To build on the benefit of a 3D peel away drawing, we can make an animation that shows the order of operations for the construction assembly. At ProTradeCraft we publish new animated construction details every month, most of them accompanied by a 3D peel away drawing that can be printed and posted on a jobsite or handed out to subs.
Running text translates well to the spoken word found in podcasts.

I think the gratuitous use of video is a waste of the viewer's time, and I also believe they can save time for viewers when done well. Each issue of Professional Remodeler contains a handful of pages from ProTradeCraft, which is a digital construction journal. The articles in ProRemodeler are directly converted from videos, animations, and podcasts; this article is an example of that. The photos used in the piece are screen grabs, and the text is taken from the voiceover.
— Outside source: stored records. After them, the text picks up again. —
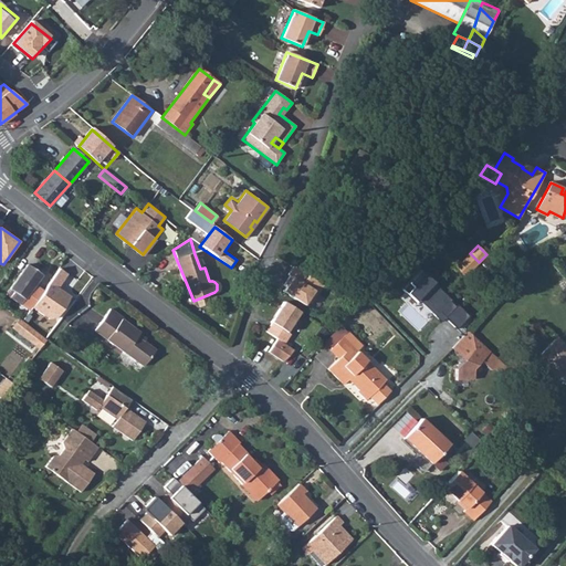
[(324,280),(293,263),(289,272),(290,273),(284,283),(287,284),(284,289),(306,301),(310,296),(314,299),(324,280)]
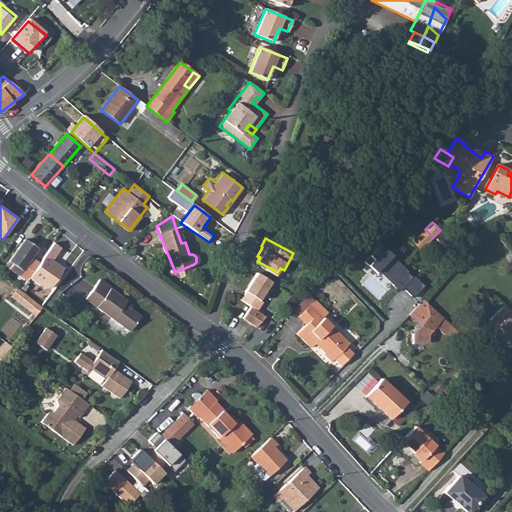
[(30,278),(40,263),(33,258),(38,251),(24,240),(6,268),(27,282),(30,278)]
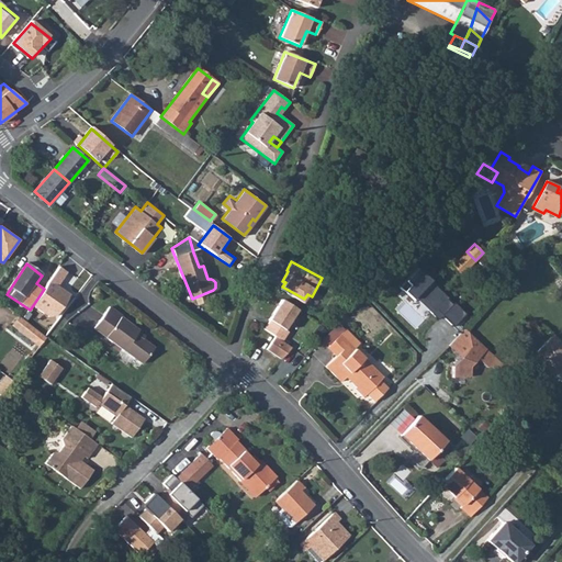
[(44,289),(33,305),(55,318),(71,294),(59,285),(69,271),(59,266),(44,289)]
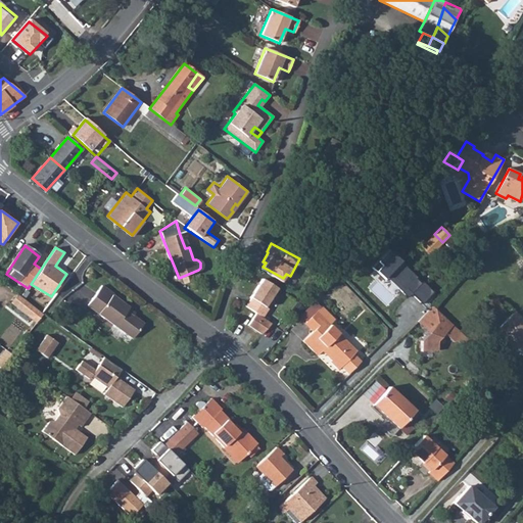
[(379,266),(375,270),(383,278),(388,278),(409,297),(413,292),(421,301),(430,291),(421,283),(420,284),(414,279),(416,277),(386,249),(375,262),(379,266)]
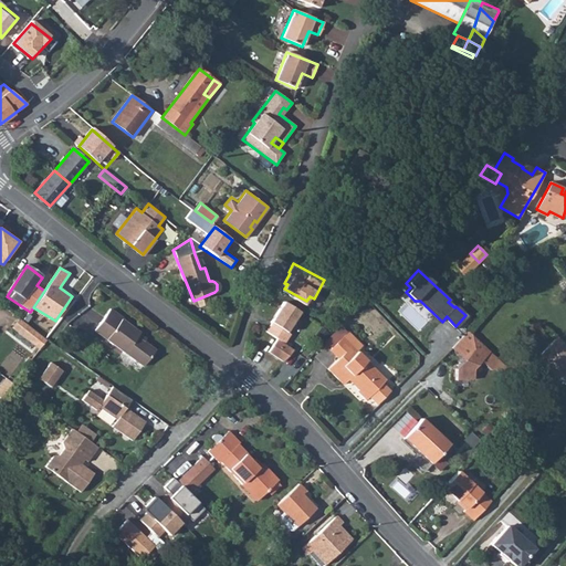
[(300,311),(284,302),(265,332),(276,341),(283,345),(290,334),(287,333),(300,311)]
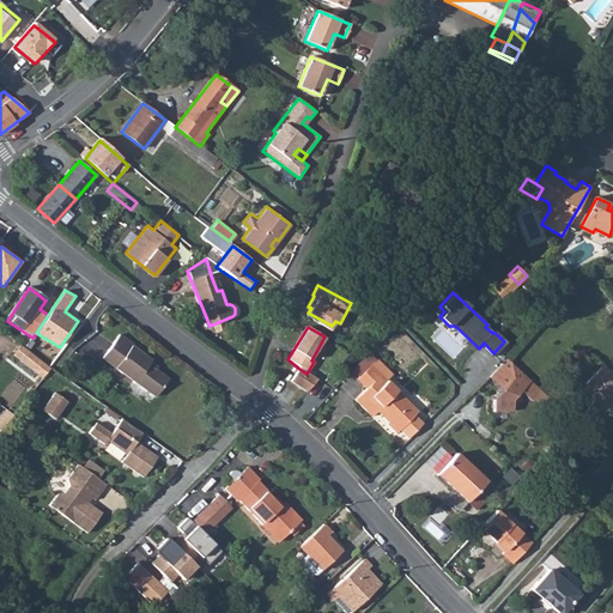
[(13,354),(42,377),(50,366),(22,344),(13,354)]
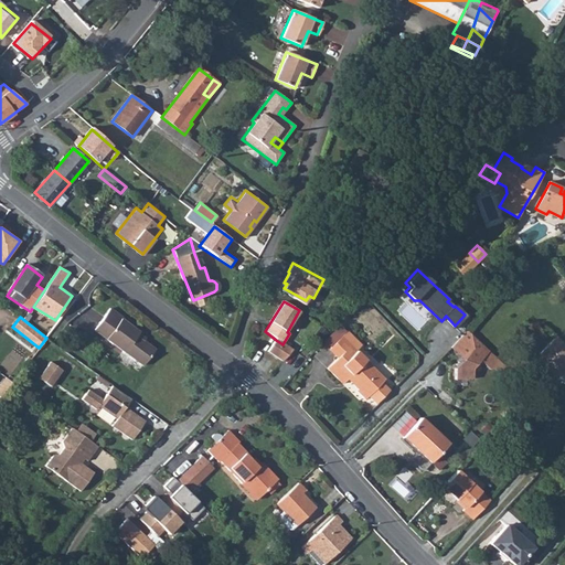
[(107,318),(96,333),(145,368),(157,351),(139,338),(141,334),(123,321),(118,327),(107,318)]
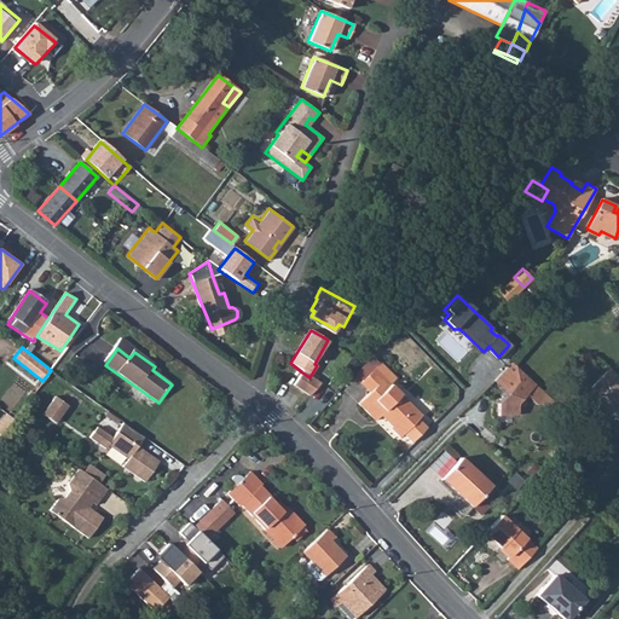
[(381,358),(375,364),(391,380),(397,374),(381,358)]
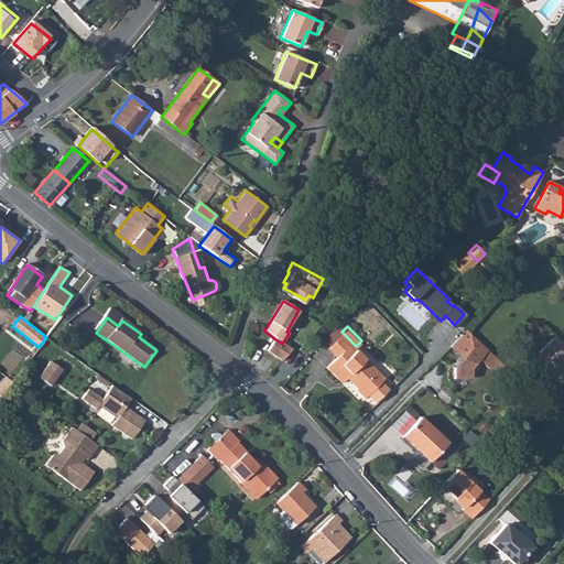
[(475,338),(466,331),(449,347),(462,358),(453,368),(454,379),(470,378),(470,368),(478,360),(487,369),(492,369),(498,375),(505,368),(475,338)]
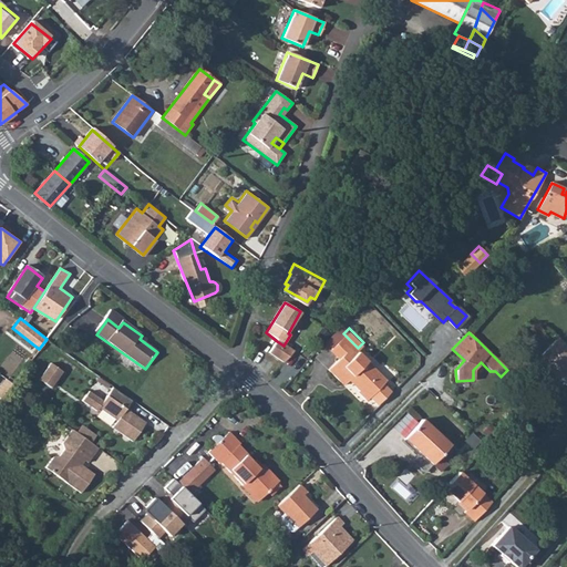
[(358,348),(343,333),(332,346),(341,354),(340,356),(329,366),(329,367),(344,382),(353,372),(363,382),(360,387),(369,394),(370,392),(379,400),(391,387),(383,379),(387,375),(358,348)]
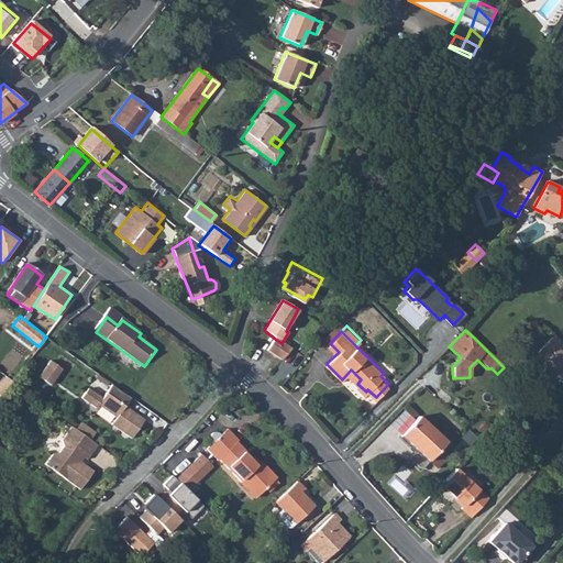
[(562,344),(554,337),(539,353),(547,361),(542,365),(554,375),(561,370),(562,372),(562,344)]
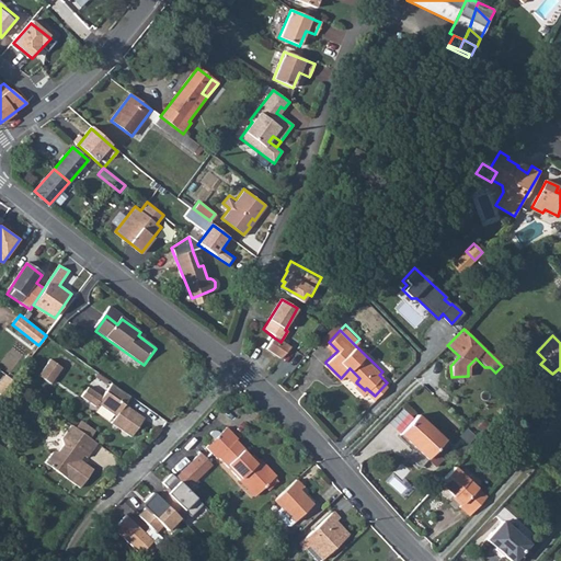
[(274,338),(267,348),(282,358),(290,347),(281,342),(274,338)]
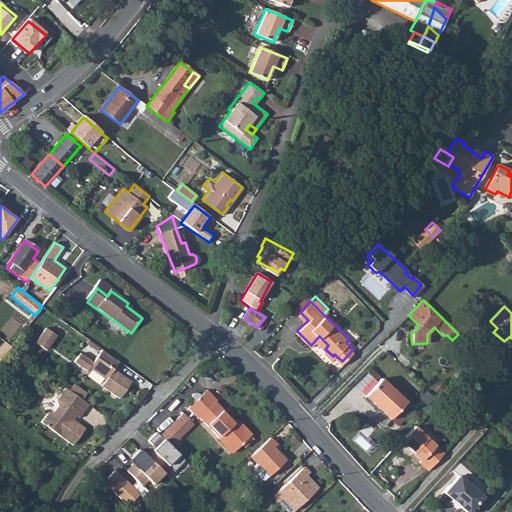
[(47,327),(35,343),(47,350),(58,335),(47,327)]
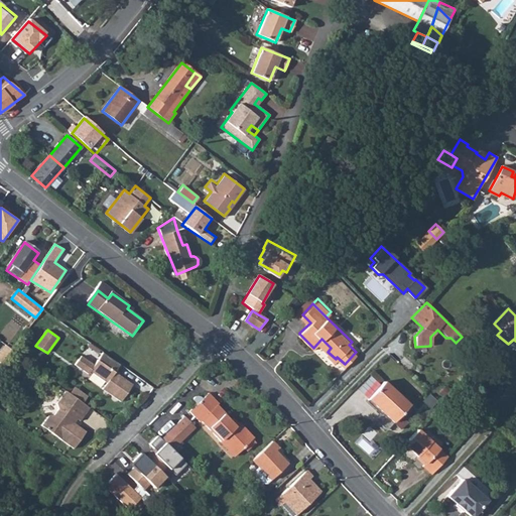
[(120,366),(103,354),(95,367),(82,357),(76,367),(89,376),(90,375),(105,386),(102,390),(120,403),(133,385),(116,372),(120,366)]
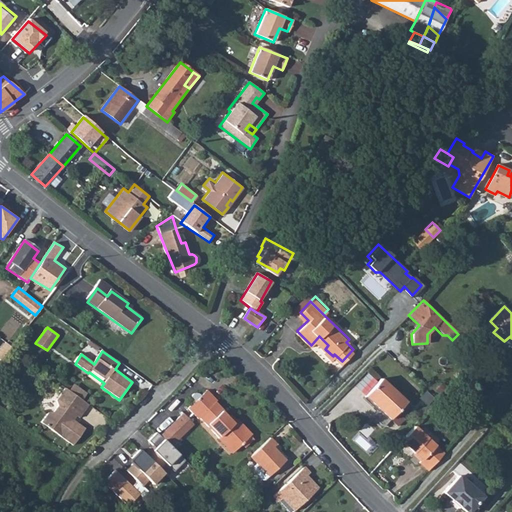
[(356,382),(366,392),(379,378),(369,369),(356,382)]
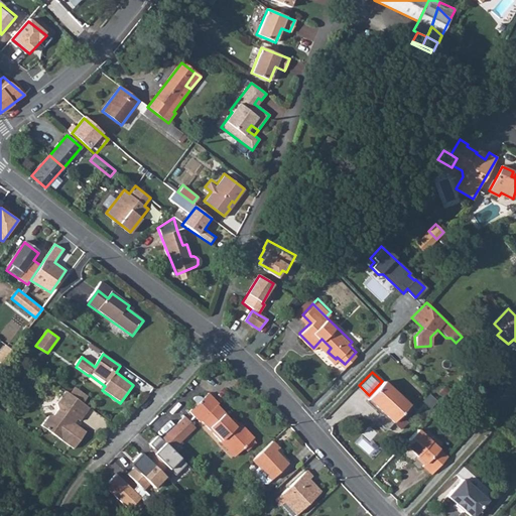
[(382,381),(369,395),(393,419),(409,402),(384,378),(382,381)]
We always include a transcript of videos for viewers in case they would prefer read than watch.

You can see the original video here:

This is probably more of a response than you expected, but you just happened to hit on a topic that, as an editor, I'm passionate about.

Dan Morrison

Be careful here, if sewer piping is under the slab and there is a gap above and below the pipe the piping can be pushed down and then you will have to saw cut the slab and replace the sewer lines to get back to the correct slope. Been there.

My housewas built on a raft slab (2 slabs with a joiner in the middle) on filled land. The house has a step crack on the left hand side exterior wall which tells me there is subsidence occuring. Lazer is showing 100mm subsidence on back right hand side (opposite side and different slab to exterior walla crack.
I decided to take off all floor coverings where it has subsided 100mm and have found no cracks, apart from hairline cracks, in the RHS slab.

Will this form of underpinning and or slab jacking help my case.